### Exercise data

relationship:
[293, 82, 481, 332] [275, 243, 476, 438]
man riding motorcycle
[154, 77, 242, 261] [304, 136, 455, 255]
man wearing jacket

######

▶ **To do**:
Please write out each of the items above again, line for line, without changing anything.

▶ **Response to the exercise**:
relationship:
[293, 82, 481, 332] [275, 243, 476, 438]
man riding motorcycle
[154, 77, 242, 261] [304, 136, 455, 255]
man wearing jacket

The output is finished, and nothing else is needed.